Right. He looked at the cop, who wore a flak vest under his shirt and a pistol on his belt. No argument here. He nodded. “Give me a minute to get dressed.”
“That’s about all you got.”
Apparently, the cop meant that literally. Chantry barely had time to put on a pair of Levi’s and grab a shirt and shoes before he got escorted from the house and into the back of a patrol car like a felon. All that was missing were the handcuffs. Not that he regretted the lack.
Cinda was already at the police station when the cop escorted him inside, and her parents stood beside her. They presented a united front, and he couldn’t help the fleeting thought that he might end up in a peck of trouble over beating Billy Mac and Beau with that baseball bat. But not because of Cinda. No, Cara and Philip Sheridan gave him that decidedly unfriendly stare that had always promised him some grief.
Before he could do so much as nod in her direction, Cinda said to Captain Gordon that if not for Chantry, she might well have come to grave harm. “Those men assaulted him, and Billy Mac attempted to assault me.”
“If not for Chantry Callahan,” Mrs. Sheridan interrupted, “you wouldn’t have been out there at all, Cinda. He continually places you in danger, and I do not understand why—”
“Yes, Mother, it’s obvious that you don’t understand.

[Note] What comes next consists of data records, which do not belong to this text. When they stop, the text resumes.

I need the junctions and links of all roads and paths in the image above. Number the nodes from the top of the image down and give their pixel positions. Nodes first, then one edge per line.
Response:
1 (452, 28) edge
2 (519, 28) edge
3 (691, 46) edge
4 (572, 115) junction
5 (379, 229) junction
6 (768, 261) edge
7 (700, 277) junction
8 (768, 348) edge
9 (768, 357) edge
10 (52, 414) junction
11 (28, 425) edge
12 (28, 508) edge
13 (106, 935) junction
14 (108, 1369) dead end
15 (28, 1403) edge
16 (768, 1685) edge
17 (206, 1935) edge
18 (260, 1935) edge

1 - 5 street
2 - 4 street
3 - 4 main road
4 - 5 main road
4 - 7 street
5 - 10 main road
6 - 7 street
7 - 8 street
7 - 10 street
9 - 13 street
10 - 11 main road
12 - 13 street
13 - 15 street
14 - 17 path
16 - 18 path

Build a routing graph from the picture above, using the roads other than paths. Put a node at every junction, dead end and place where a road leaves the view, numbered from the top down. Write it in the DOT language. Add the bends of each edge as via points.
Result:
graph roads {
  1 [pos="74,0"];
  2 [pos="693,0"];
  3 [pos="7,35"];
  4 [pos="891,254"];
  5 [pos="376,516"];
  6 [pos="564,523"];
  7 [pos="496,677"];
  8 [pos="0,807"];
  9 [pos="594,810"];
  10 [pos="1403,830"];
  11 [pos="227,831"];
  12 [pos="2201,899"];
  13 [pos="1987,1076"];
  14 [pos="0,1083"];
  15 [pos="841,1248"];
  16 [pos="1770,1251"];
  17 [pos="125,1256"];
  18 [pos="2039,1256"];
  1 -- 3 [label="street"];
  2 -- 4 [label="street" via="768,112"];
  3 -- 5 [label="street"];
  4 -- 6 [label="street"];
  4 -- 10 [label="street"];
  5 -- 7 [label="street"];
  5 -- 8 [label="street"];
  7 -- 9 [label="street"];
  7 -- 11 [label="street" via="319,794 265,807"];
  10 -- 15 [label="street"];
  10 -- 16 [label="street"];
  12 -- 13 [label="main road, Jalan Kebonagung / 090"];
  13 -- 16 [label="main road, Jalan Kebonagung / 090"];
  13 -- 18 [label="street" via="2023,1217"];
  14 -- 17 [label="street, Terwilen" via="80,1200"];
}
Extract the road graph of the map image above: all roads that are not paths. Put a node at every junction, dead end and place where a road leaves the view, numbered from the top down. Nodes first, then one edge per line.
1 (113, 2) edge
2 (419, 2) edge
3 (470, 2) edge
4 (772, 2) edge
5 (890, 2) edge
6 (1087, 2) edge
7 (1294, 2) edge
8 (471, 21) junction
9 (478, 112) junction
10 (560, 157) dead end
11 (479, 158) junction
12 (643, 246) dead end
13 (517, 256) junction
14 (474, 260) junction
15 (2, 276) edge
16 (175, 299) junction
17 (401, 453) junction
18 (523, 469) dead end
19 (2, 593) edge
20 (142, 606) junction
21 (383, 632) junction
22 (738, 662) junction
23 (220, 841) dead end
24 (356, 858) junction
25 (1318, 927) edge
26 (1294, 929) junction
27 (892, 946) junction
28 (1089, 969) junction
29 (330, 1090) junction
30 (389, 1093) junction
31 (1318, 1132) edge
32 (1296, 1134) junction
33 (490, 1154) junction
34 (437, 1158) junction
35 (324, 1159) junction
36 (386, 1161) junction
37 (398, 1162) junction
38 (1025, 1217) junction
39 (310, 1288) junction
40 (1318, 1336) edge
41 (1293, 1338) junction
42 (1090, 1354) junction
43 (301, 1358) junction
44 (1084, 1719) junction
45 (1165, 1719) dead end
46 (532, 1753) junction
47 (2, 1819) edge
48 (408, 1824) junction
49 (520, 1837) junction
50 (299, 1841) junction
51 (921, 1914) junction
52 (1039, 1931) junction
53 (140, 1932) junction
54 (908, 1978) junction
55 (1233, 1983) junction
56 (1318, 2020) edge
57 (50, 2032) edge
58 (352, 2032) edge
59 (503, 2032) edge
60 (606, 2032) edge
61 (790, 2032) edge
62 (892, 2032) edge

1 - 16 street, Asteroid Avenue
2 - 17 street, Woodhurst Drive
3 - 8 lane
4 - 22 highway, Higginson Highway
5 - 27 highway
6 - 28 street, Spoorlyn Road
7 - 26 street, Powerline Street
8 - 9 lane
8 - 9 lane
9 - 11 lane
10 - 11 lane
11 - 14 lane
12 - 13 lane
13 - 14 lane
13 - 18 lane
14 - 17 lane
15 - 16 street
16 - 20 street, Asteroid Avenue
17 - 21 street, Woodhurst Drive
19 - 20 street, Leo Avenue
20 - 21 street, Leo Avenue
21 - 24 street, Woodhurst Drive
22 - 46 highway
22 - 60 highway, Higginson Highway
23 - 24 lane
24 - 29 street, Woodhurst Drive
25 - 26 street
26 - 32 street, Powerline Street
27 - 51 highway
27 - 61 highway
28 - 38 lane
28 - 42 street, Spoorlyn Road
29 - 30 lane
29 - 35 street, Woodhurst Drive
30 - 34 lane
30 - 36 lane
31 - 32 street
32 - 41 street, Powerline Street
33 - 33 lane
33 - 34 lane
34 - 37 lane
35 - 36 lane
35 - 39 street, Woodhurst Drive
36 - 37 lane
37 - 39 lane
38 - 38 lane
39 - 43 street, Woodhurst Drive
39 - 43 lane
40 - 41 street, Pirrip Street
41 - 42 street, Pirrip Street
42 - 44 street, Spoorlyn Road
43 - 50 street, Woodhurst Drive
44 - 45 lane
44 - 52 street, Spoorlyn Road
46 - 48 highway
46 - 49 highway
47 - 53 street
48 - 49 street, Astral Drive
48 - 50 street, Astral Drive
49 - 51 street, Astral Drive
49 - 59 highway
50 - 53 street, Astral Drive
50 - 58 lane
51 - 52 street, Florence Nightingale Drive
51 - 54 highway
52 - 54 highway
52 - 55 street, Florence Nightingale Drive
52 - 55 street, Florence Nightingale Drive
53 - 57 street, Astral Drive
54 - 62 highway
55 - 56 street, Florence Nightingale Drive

Which is the reason you should have stayed home, as I asked you to do. Now perhaps you’ll remain quiet while I explain to the captain everything that happened.”
Cara Sheridan looked furious. The look she shot Chantry was filled with venom. He just looked back at her. Cinda was doing fine. Maybe he wouldn’t have to say much, if anything at all.
Gordon showed them into his office, a small space with big glass windows, metal blinds, and stacks of colored folders everywhere. A cork board held photos and posters of fugitives. It wouldn’t surprise him to see his own face up there, Chantry mused. He’d always been on Gordon’s Most Wanted list.
It took only a couple of minutes to tell Gordon about Billy Mac stealing Herky’s puppy and taking it to use as bait, and how Chantry and Cinda had driven him out to get the dog back before it was too late.
“Billy Mac Stark said he found the dog wandering around,” Gordon said when she finished, “and that Herky wasn’t anywhere in sight.”
Cinda said flatly, “Billy Mac Stark is a liar.”
Gordon frowned. Chantry almost felt sorry for him. Almost. Here he had Cinda, old man Quinton’s granddaughter and daughter to the mayor, in his office saying one thing, and Billy Mac Stark, working for old man Quinton, saying another. Whichever way he went, it was likely to cause him grief.
But for Cinda and Herky’s sake, Chantry was moved to offer advice. “Blood wins out almost every time, Captain.”
Gordon looked up at him. Something flickered in his eyes, like he recognized the truth in what was said, and he nodded. Quinton might be involved in the dog fighting, but when it came down to it, he’d back Cinda before he would Billy Mac.
And that’s exactly what happened. Bert Quinton abandoned Billy Mac and Beau and Rafe and the others without a qualm. He denied being involved with any illegal dog fighting—thereby putting a fine point on what was illegal and what wasn’t—and said flat out that he was proud of his granddaughter for having the courage to confront men who’d do such a thing. It got good press in all the local papers, and even made the papers up in Memphis. The media got interested in things like that when an important man like Bert Quinton was involved. The rest of the time, it was barely a blip on the radar screen of media compassion.
Chantry half-expected a summons from old man Quinton. It didn’t happen. Maybe he figured Billy Mac and Beau and Rafe deserved what they got for threatening Cinda. Or maybe Quinton just figured they weren’t useful anymore. Whichever, life got kinda quiet.
Beau and Rafe got out on bail, but since the passage of that “three strikes” law, it was likely they’d go back to prison if convicted on assault charges, and Billy Mac got a big fine that he couldn’t pay so had to put his land and trailer up as collateral.